Excerpted records:
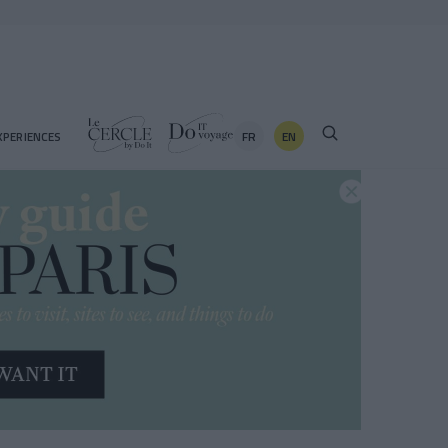
FR
EN
XPERIENCES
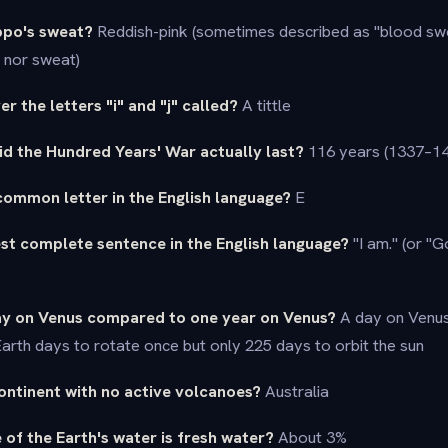
ippo's sweat?
Reddish-pink (sometimes described as "blood swea
d nor sweat)
er the letters "i" and "j" called?
A tittle
d the Hundred Years' War actually last?
116 years (1337–14
common letter in the English language?
E
est complete sentence in the English language?
"I am." (or "
day on Venus compared to one year on Venus?
A day on Venus 
arth days to rotate once but only 225 days to orbit the sun
continent with no active volcanoes?
Australia
of the Earth's water is fresh water?
About 3%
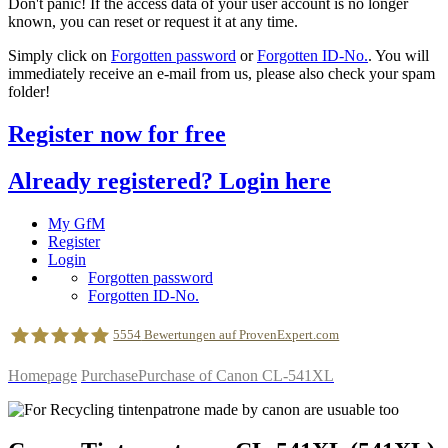
Don't panic! If the access data of your user account is no longer
known, you can reset or request it at any time.
Simply click on
Forgotten password
or
Forgotten ID-No.
. You will
immediately receive an e-mail from us, please also check your spam
folder!
Register now for free
Already registered? Login here
My GfM
Register
Login
Forgotten password
Forgotten ID-No.
5554
Bewertungen auf ProvenExpert.com
Homepage
Purchase
Purchase of Canon CL-541XL
geldfuermuell GmbH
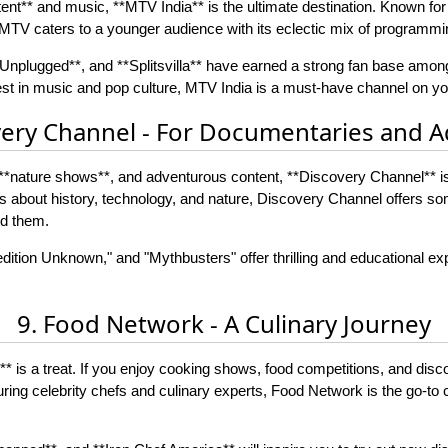
ent** and music, **MTV India** is the ultimate destination. Known for 
TV caters to a younger audience with its eclectic mix of programmi
nplugged**, and **Splitsvilla** have earned a strong fan base among
est in music and pop culture, MTV India is a must-have channel on you
very Channel - For Documentaries and 
**nature shows**, and adventurous content, **Discovery Channel** is a
ies about history, technology, and nature, Discovery Channel offers s
nd them.
ition Unknown," and "Mythbusters" offer thrilling and educational exp
9. Food Network - A Culinary Journey
* is a treat. If you enjoy cooking shows, food competitions, and disc
uring celebrity chefs and culinary experts, Food Network is the go-to c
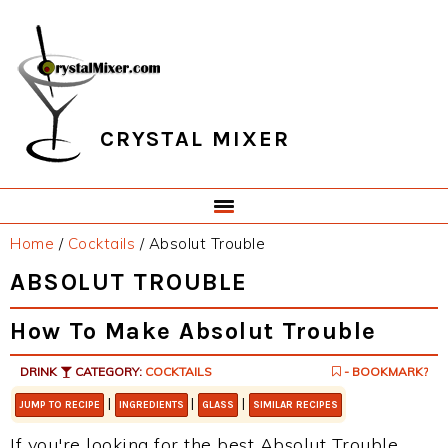
Skip
Skip
Skip
Skip
to
to
to
to
primary
main
primary
footer
navigation
content
sidebar
CRYSTAL MIXER
Home
/
Cocktails
/
Absolut Trouble
ABSOLUT TROUBLE
How To Make Absolut Trouble
DRINK
CATEGORY:
COCKTAILS
- BOOKMARK?
|
|
|
JUMP TO RECIPE
INGREDIENTS
GLASS
SIMILAR RECIPES
If you're looking for the best Absolut Trouble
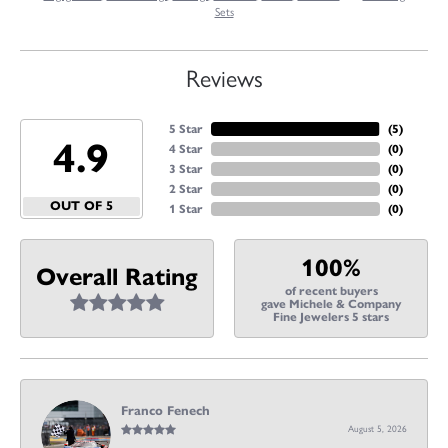
Sets
Reviews
5 Star
(
5
)
4.9
4 Star
(
0
)
3 Star
(
0
)
2 Star
(
0
)
OUT OF 5
1 Star
(
0
)
100%
Overall Rating
of recent buyers
gave Michele & Company
Fine Jewelers 5 stars
Franco Fenech
August 5, 2026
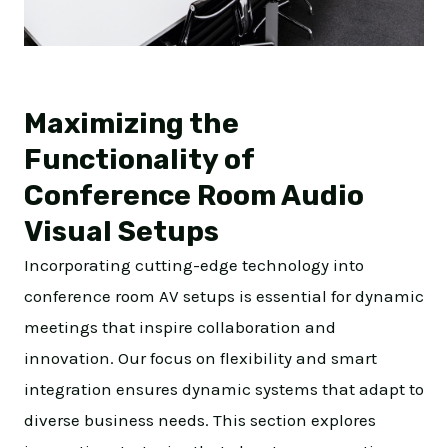
Maximizing the
Functionality of
Conference Room Audio
Visual Setups
Incorporating cutting-edge technology into
conference room AV setups is essential for dynamic
meetings that inspire collaboration and
innovation. Our focus on flexibility and smart
integration ensures dynamic systems that adapt to
diverse business needs. This section explores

Try it: Go through the records and count the lines that include the string "content"; state that number alone.

Exercise result: 2